This article lists some common misconceptions of diabetic patients in various aspects of medical care, medical treatment, medication, life and exercise.
1, choose expensive drugs
I often hear patients and doctors say that they must give me the best and most expensive drugs to treat. At present, diabetes drugs are divided into 5-7 major categories. Different kinds of drugs are suitable for different people. The choice of medication is generally based on the patient’s condition, glycosylated hemoglobin, pancreatic function, liver and kidney function, whether obese and many other factors to decide. A high price does not necessarily mean it is right for you. It is like: a suit and a skirt, the former is suitable for men, the latter is suitable for women; if the other way around, both are not good-looking.
2.Stick to one method
This type of patient is very obedient and very compliant with the doctor’s prescription. Keep using one regimen for several years in a row, such as using insulin 5 years ago and still using it today. This is wrong. Treatment regimen is something that needs to be adjusted according to the condition. It is like wearing clothes: a cotton jacket in winter and a dress in summer. The program given to you by the doctor at that time was made according to the situation at that time, for example: some patients only need to play insulin for half a year, long-term use will in turn increase weight, which is not conducive to blood sugar control.
3.Family members work for you
Many family members are so attentive to the patient that they come to prescribe the medicine instead of him, peel all the pills and put them in the medicine box one by one. The patient is not in contact with the doctor for a long time. The disadvantages of this are obvious. First of all, the disease is the patient’s own business, and he or she must have some knowledge of diabetes, understand his or her condition, know what medications he or she is taking, how to react and communicate with the doctor, and so on. Having a family member do it for you will make the patient lose his initiative and will be passively placed. It is like a small child, you provide him with very good conditions, but he does not like to study himself, and it is difficult to improve his grades.
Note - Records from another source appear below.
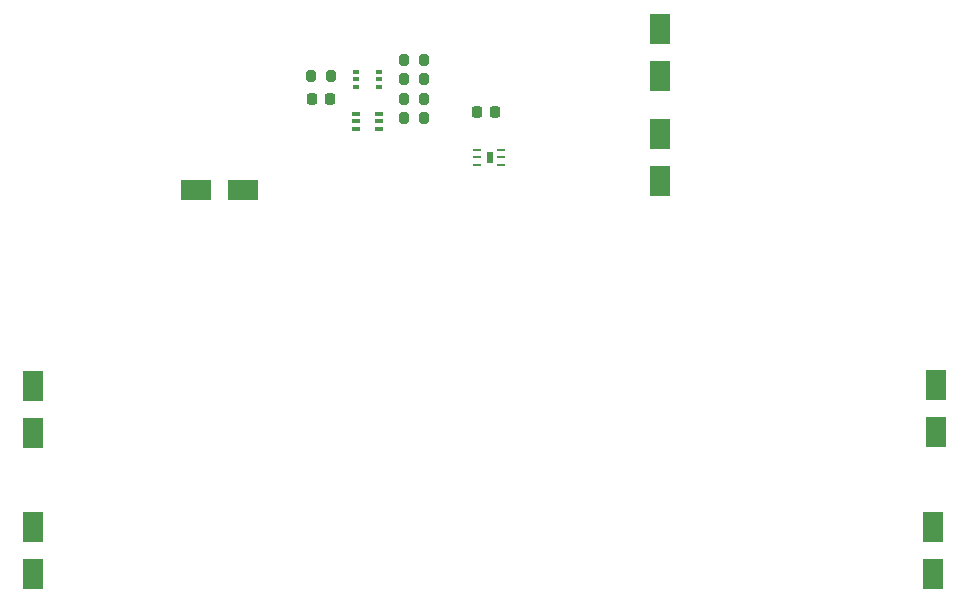
<source format=gtp>
%TF.GenerationSoftware,KiCad,Pcbnew,(6.0.5)*%
%TF.CreationDate,2022-07-09T16:18:45-07:00*%
%TF.ProjectId,solar-panel-side-Y-minus,736f6c61-722d-4706-916e-656c2d736964,rev?*%
%TF.SameCoordinates,Original*%
%TF.FileFunction,Paste,Top*%
%TF.FilePolarity,Positive*%
%FSLAX46Y46*%
G04 Gerber Fmt 4.6, Leading zero omitted, Abs format (unit mm)*
G04 Created by KiCad (PCBNEW (6.0.5)) date 2022-07-09 16:18:45*
%MOMM*%
%LPD*%
G01*
G04 APERTURE LIST*
G04 Aperture macros list*
%AMRoundRect*
0 Rectangle with rounded corners*
0 $1 Rounding radius*
0 $2 $3 $4 $5 $6 $7 $8 $9 X,Y pos of 4 corners*
0 Add a 4 corners polygon primitive as box body*
4,1,4,$2,$3,$4,$5,$6,$7,$8,$9,$2,$3,0*
0 Add four circle primitives for the rounded corners*
1,1,$1+$1,$2,$3*
1,1,$1+$1,$4,$5*
1,1,$1+$1,$6,$7*
1,1,$1+$1,$8,$9*
0 Add four rect primitives between the rounded corners*
20,1,$1+$1,$2,$3,$4,$5,0*
20,1,$1+$1,$4,$5,$6,$7,0*
20,1,$1+$1,$6,$7,$8,$9,0*
20,1,$1+$1,$8,$9,$2,$3,0*%
G04 Aperture macros list end*
%ADD10C,0.010000*%
%ADD11R,1.700000X2.500000*%
%ADD12RoundRect,0.225000X-0.225000X-0.250000X0.225000X-0.250000X0.225000X0.250000X-0.225000X0.250000X0*%
%ADD13R,2.500000X1.700000*%
%ADD14RoundRect,0.200000X0.200000X0.275000X-0.200000X0.275000X-0.200000X-0.275000X0.200000X-0.275000X0*%
%ADD15RoundRect,0.200000X-0.200000X-0.275000X0.200000X-0.275000X0.200000X0.275000X-0.200000X0.275000X0*%
%ADD16R,0.600000X0.400000*%
%ADD17R,0.650000X0.400000*%
%ADD18RoundRect,0.225000X0.225000X0.250000X-0.225000X0.250000X-0.225000X-0.250000X0.225000X-0.250000X0*%
%ADD19R,0.740000X0.270000*%
G04 APERTURE END LIST*
G36*
X147784000Y-91362000D02*
G01*
X147364000Y-91362000D01*
X147364000Y-90502000D01*
X147784000Y-90502000D01*
X147784000Y-91362000D01*
G37*
D10*
X147784000Y-91362000D02*
X147364000Y-91362000D01*
X147364000Y-90502000D01*
X147784000Y-90502000D01*
X147784000Y-91362000D01*
D11*
X108966000Y-114268000D03*
X108966000Y-110268000D03*
X185166000Y-122206000D03*
X185166000Y-126206000D03*
X108966000Y-126206000D03*
X108966000Y-122206000D03*
X162052000Y-88932000D03*
X162052000Y-92932000D03*
D12*
X146545000Y-87122000D03*
X148095000Y-87122000D03*
D11*
X185420000Y-110236000D03*
X185420000Y-114236000D03*
D13*
X122714000Y-93726000D03*
X126714000Y-93726000D03*
D11*
X162052000Y-80042000D03*
X162052000Y-84042000D03*
D14*
X142049000Y-84328000D03*
X140399000Y-84328000D03*
X142049000Y-85979000D03*
X140399000Y-85979000D03*
X142049000Y-82677000D03*
X140399000Y-82677000D03*
D15*
X140399000Y-87630000D03*
X142049000Y-87630000D03*
D16*
X138237000Y-84978000D03*
X138237000Y-84328000D03*
X138237000Y-83678000D03*
X136337000Y-83678000D03*
X136337000Y-84328000D03*
X136337000Y-84978000D03*
D15*
X132525000Y-84074000D03*
X134175000Y-84074000D03*
D17*
X138237000Y-88534000D03*
X138237000Y-87884000D03*
X138237000Y-87234000D03*
X136337000Y-87234000D03*
X136337000Y-87884000D03*
X136337000Y-88534000D03*
D18*
X134125000Y-85979000D03*
X132575000Y-85979000D03*
D19*
X146579000Y-90282000D03*
X146579000Y-90932000D03*
X146579000Y-91582000D03*
X148569000Y-91582000D03*
X148569000Y-90932000D03*
X148569000Y-90282000D03*
M02*

</source>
4.Only prescribe medicine without examination
Many patients think that only the prescribed drugs are ‘to see the doctor’, the less examination the better. In fact, diabetic patients need more detailed examination, to understand the development of complications, timely adjustment of the drug program. Without meticulous examination, treatment is no direction and blind medication.
5.Pessimistic attitude
Many diabetic patients say: diabetes is not curable anyway, I will not take drugs.
Diabetes is not curable, but can be controlled. Like a fierce beast, you can not kill it, and can not transform it not hurt people, but you can lock it up. As long as it is not put out, there will be no problem.
6, excessive control of diet
Many diabetics think: diabetes is that nothing can be eaten.
This view is very wrong. Diabetes can not rely only on control diet to treat, we ask patients to ‘control the diet’ means ‘should not eat do not eat’. And ‘what should be eaten’ must be eaten. For example: three meals a day, necessary proteins, fats, and even fruits/vitamins are to be eaten. Long-term failure to eat will cause malnutrition and a decline in fitness.
As for what to eat, according to the individual situation, under the guidance of the doctor to eat reasonably, so as to benefit blood sugar control, beneficial to health.
7.Refuse early medication
Many patients find out that their blood sugar is not high when they have diabetes, so they are very taboo to take medication. Their point of view is: they can’t break the medication and have to eat for the rest of their lives.
This view is very wrong. Early stage diabetes, or pre-diabetes, when blood glucose is only slightly elevated is given aggressive intervention and can be controlled with only the smallest dose and the least amount of medication. It is even possible to reverse pre-diabetes so that it does not develop into diabetes. It can be said that ‘mild diabetes’ is the ‘golden period’ of treatment. Missing it will only allow the blood sugar to slowly rise to the point where the patient thinks it’s ‘okay to take medication’.
Again: taking medication early has nothing to do with whether or not to take it for life. Lifetime medication is determined by the disease itself, not by how early or late it is taken.
In short, good blood sugar control will greatly delay and reduce complications, so that diabetics can live as normal people, and does not affect life expectancy.